In many ways people are looking forward to HTML 5 and its expanded list of features. However, there's a number of aspects that have privacy advocates worried. In particular, people are concerned about geolocation. Fortunately the W3C (news, site) is working on solutions.
The Concern
At the W3C Workshop on Privacy for Advanced Web APIs, one of the topics was the Geolocation API Specification. Experts from Google (news, site), Opera Software (news, site) and the Goethe University in Frankfurt, Germany spoke about their experience with handling geolocation information so far, and privacy concerns this experience raised regarding the API.
The Geolocation API Specification states that those implementing the API for user agents (such as browsers) must:
- Not send location information to websites without the user's permission
- Request permission through the user interface except for "prearranged trust relationships"

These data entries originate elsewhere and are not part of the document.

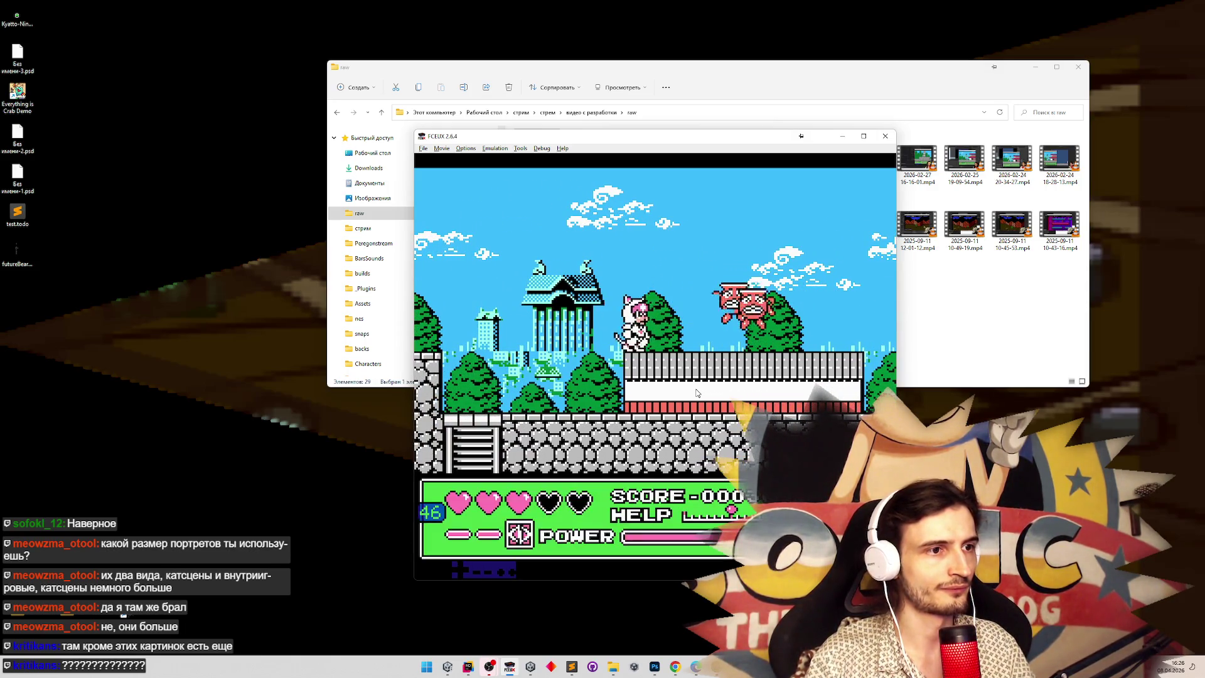
pyautogui.press('Right')
pyautogui.press('Return')
pyautogui.press('Return')
pyautogui.press('Return')
pyautogui.press('Return')
pyautogui.press('Left')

- Include the URI of the document's origin so the user can inspect it
- Allow users to revoke permission later in the case of preserving the location permission settings between browser settings
There are also guidelines for those who receive location information, such as:
- Only request location information when necessary
- Only use the location information for the tasks it was requested for
- Dispose of location information once the task is complete, unless granted permission to retain it
- Protect location data from unauthorized access
- Allow users to delete and update location information that is stored
As nice as guidelines are, with such highly-charged privacy issues you have to make sure people follow the rules. Enforcement and verification of such complex needs is not a trivial manner. Neither is figuring out the best way to do it.
Google's Take
Jochen Eisinger from Google focused on the Google Chrome team's experience. One issue he brought to light was the question of what to do in the situation where you have obtained the proper permissions to access someone's location information, but there are iframes or other embedded content that also want to access this information.
His concern was that even if a developer felt sure that the user's data was safe by letting a site use their location data on a Google map, users may not agree. Worse, confusion could result as non-technical users saw their locations appearing on sites they never authorized.
Opera's Take
Marcos Caceres with Opera Software expressed concern that the "click to confirm" model when requesting location information gives the user no idea of how their location will be derived (from the GPS, WIFI, cellular network, a web service, etc), and therefore whose privacy policies apply. Worse, he adds (regarding the iPhone and Mobile Safari):
- The iPhone provides no way to view or change your geolocation provider or possible encryption settings
- iPhone geolocation privacy policies are buried three-levels deep in the Settings menu's Legal option, which contains "about 50 pages of legalese and no searchable index!"
- On Mobile Safari, once a user grants an application access to geolocation services three times, the system grants access to location services forever, or until the device is reset, even after clearing the cache, history and cookies
Goethe University's Take
Ioannis Krontiris with the Goethe University and his team were concerned in particular about two issues. One is that of privacy violations from combining geo-location data and browser cookies. Another is the fact that services requesting location information keep records of these requests and the responses. In the case of services like Google Maps that are used repeatedly, this means the services and location service providers have logs of where people have been over time.